For the duration of one year patients used a study smart phone and wore a consumer wearable. The smart phone collected data on GPS, app usage, battery status, accelerometer, and screen status. Additionally, patients filled in a daily sleep- and mood questionnaire.

Analytics pipeline

Consultant Chris Karr developed a phone app and server-site software to collect the data. Next, I developed complementary software (GitHub link) to assess data quality, omit data segments as required, and fuse the data types into a single activity score. Further, the software stores it’s output in a research friendly format. And as a final step, it generates a heatmap visualisation with ggplot2 to aid quick exploration of the data.

Project status

The data collection phase has ended and data analysis is in progress.

 

Physical Activity descriptors for Cardiometabolic Health

Earlier this year I started a new project with Dr. Séverine Sabia at the French National Institute for Health Research (INSERM). I have successfully collaborated with Dr. Sabia in the past. Our new project explores how novel descriptors of accelerometer data relate to cardio metabolic health.

Time series extraction

My involvement is to help implement these novel descriptors in R package GGIR. A first step was to revise the existing software code to extract cleaned time series data. For example, we did not want to rely on sleep detection for the first recording night, but we considered it valuable to have some estimate of waking-up time on the second recording day. So, we had to decide what information about the first night to trust and use for that. Further, we want to exclude nights for sleep analysis when an accelerometer is not worn. However, we want to include those nights for 24 hour time-use analysis if sleep diary indicates that the accelerometer was only not worn during sleep.

Next steps

The next step in the project will be to use these time series as input for various behavioural descriptors.
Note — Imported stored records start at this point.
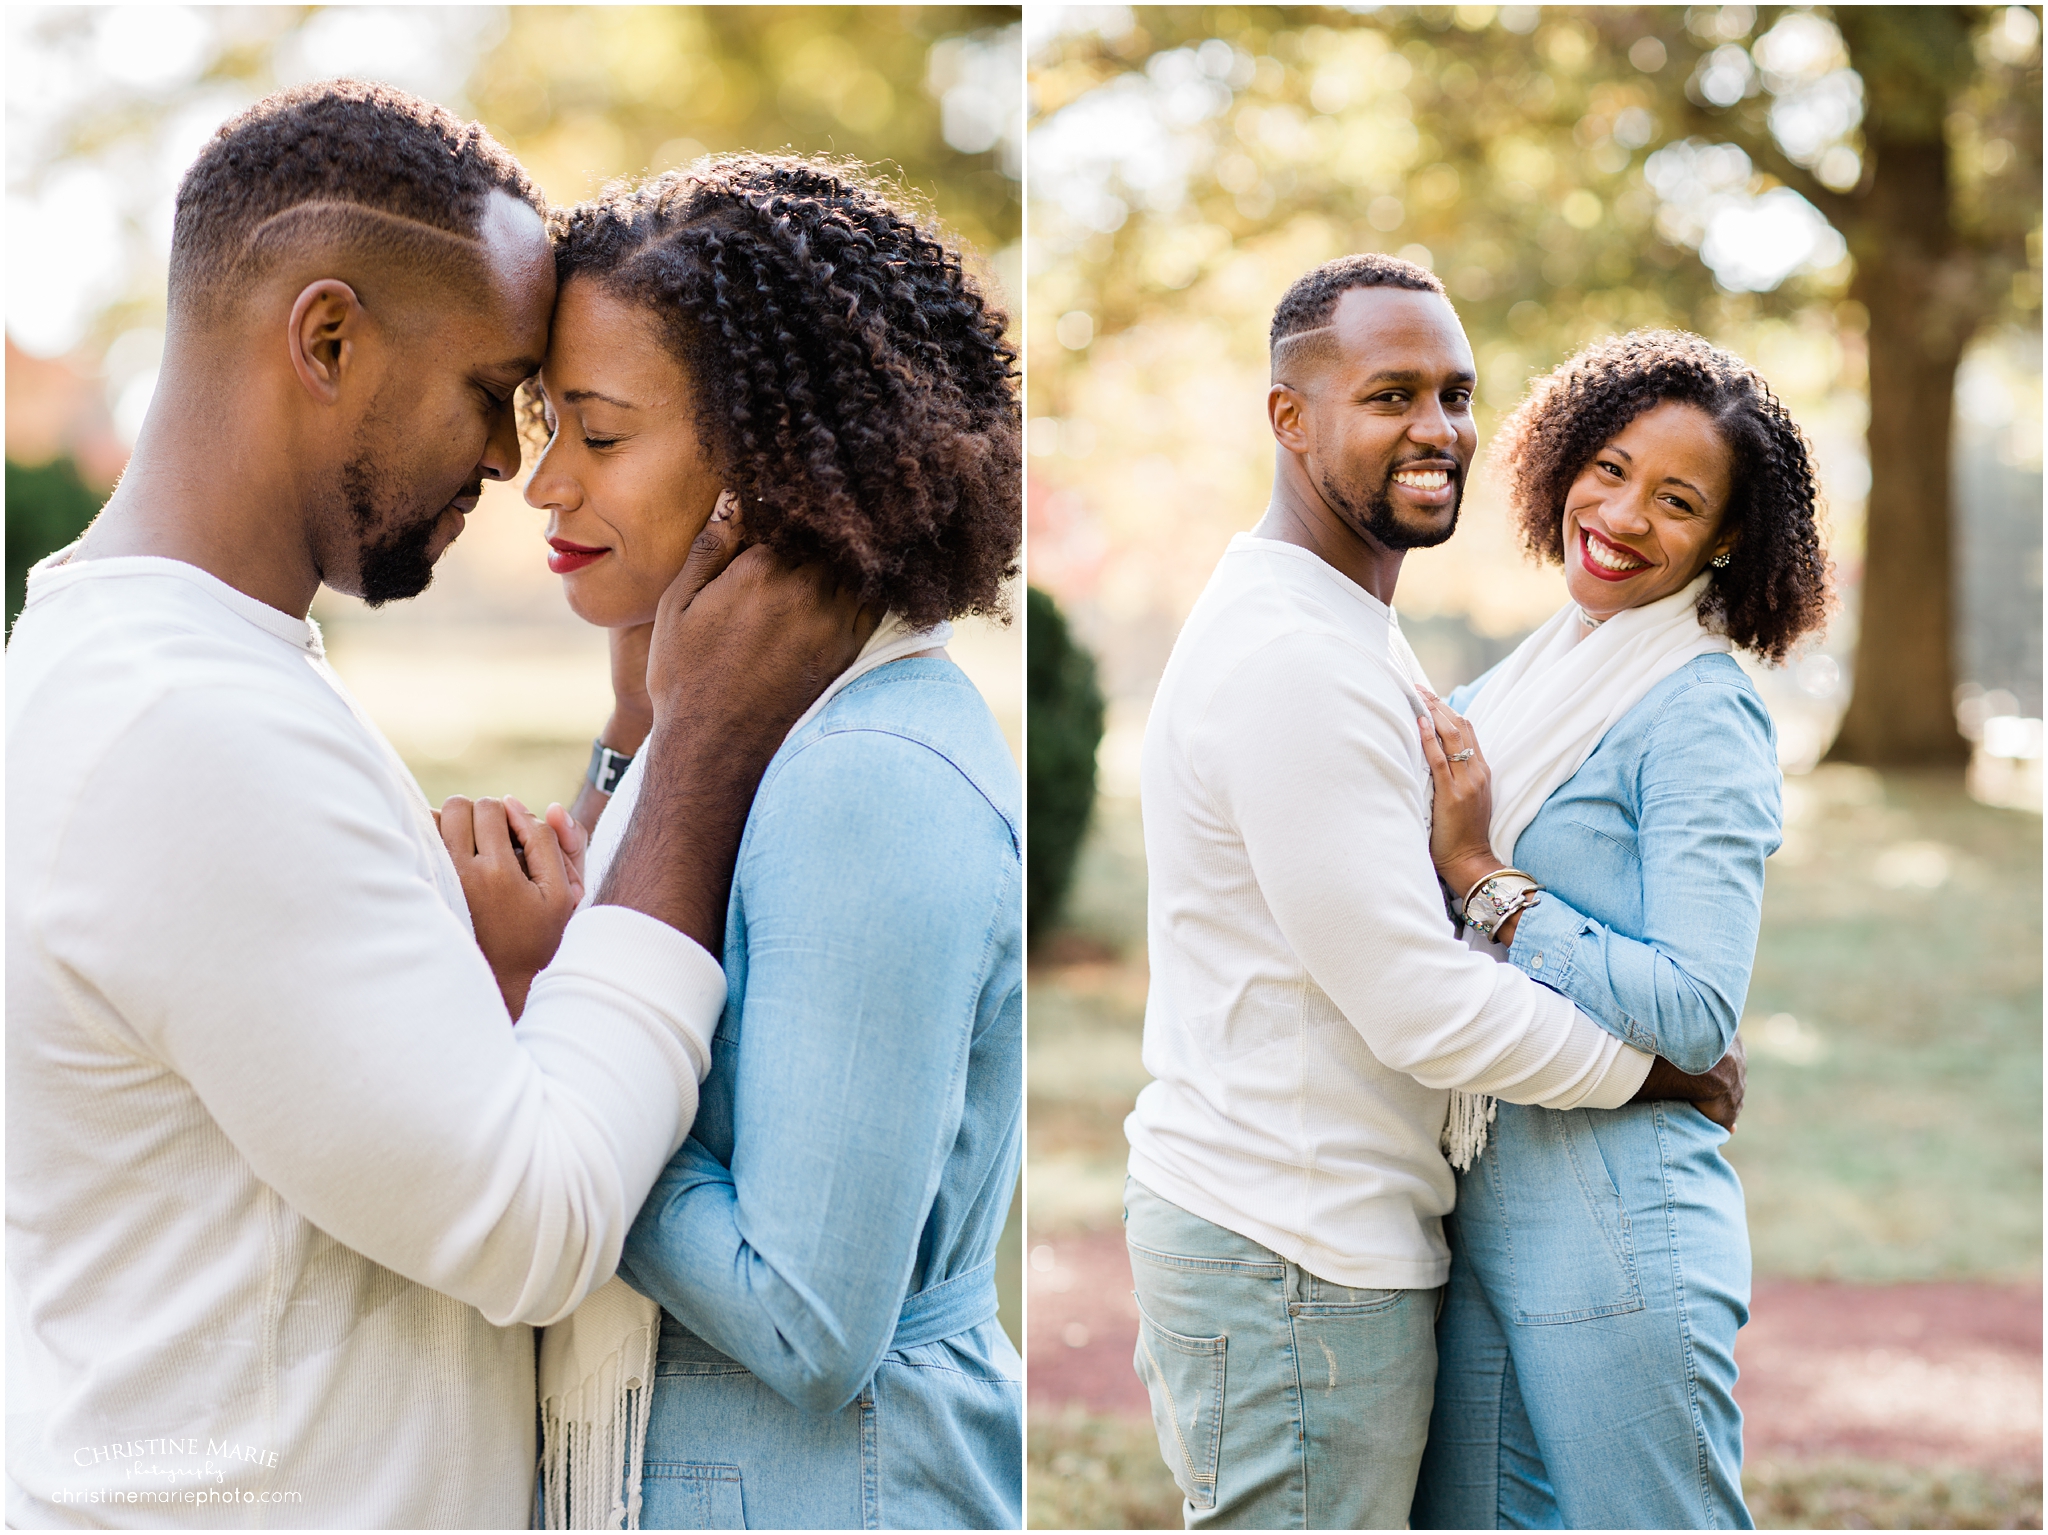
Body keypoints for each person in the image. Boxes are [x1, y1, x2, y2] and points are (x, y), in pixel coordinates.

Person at [5, 84, 867, 1530]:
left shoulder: (167, 659)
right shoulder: (189, 726)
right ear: (326, 337)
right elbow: (533, 1226)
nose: (508, 464)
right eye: (491, 391)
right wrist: (700, 743)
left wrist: (548, 895)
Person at [1121, 254, 1744, 1529]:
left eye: (1455, 393)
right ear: (1289, 416)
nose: (1436, 429)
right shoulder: (1298, 655)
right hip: (1289, 1240)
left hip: (1346, 1228)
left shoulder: (1355, 632)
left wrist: (1489, 881)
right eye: (1390, 392)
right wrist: (1658, 1072)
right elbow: (1417, 1002)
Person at [523, 157, 1023, 1530]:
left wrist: (543, 1052)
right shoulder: (738, 721)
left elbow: (804, 1316)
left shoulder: (870, 777)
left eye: (601, 434)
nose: (543, 480)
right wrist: (644, 724)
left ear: (769, 467)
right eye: (542, 420)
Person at [1409, 332, 1831, 1531]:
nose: (1623, 513)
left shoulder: (1699, 710)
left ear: (1724, 540)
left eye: (1676, 499)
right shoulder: (1514, 687)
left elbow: (1696, 1010)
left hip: (1616, 1223)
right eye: (1607, 467)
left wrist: (1487, 878)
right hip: (1473, 1200)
The technique I will mainly focus on is the behavioral fragmentation analysis as most recently implemented in R package ActFrag by Junrui Di and colleagues (https://doi.org/10.1101/182337). The plan is to implement these metrics in GGIR and explore opportunities for improvement.

 

Data Quality in German National Health Cohort

Accelerometer data in NAKO

The German National Health Cohort (NAKO) has collected high resolution accelerometer data in a large sample of the German population. After visiting the study centre, the study participant wears the accelerometer on their hip for the next seven days.

Data quality assessment

The University of Regensburg, which is one of the 18 study centres, has asked me to help build and implement a data quality assessment pipeline. It is expected that R package GGIR will provide most of the required functionality. In this project I will closely work with Prof. Dr. Leitzmann’s group to implement GGIR. Also, I will develop new functionalities needed for this specific data set. Another aspect of this project is to educate project partners about accelerometer data analysis. Further, we will create detailed documentation of the data collection and data quality assessment process.

Status and next steps

As a result of COVID-19 we started the project digitally. Nonetheless, we are expecting to perform a first pilot analysis in the upcoming months. Data quality and processing decisions can have major impact on the research done with it. Therefore, we will seek consensus with other experts in the field.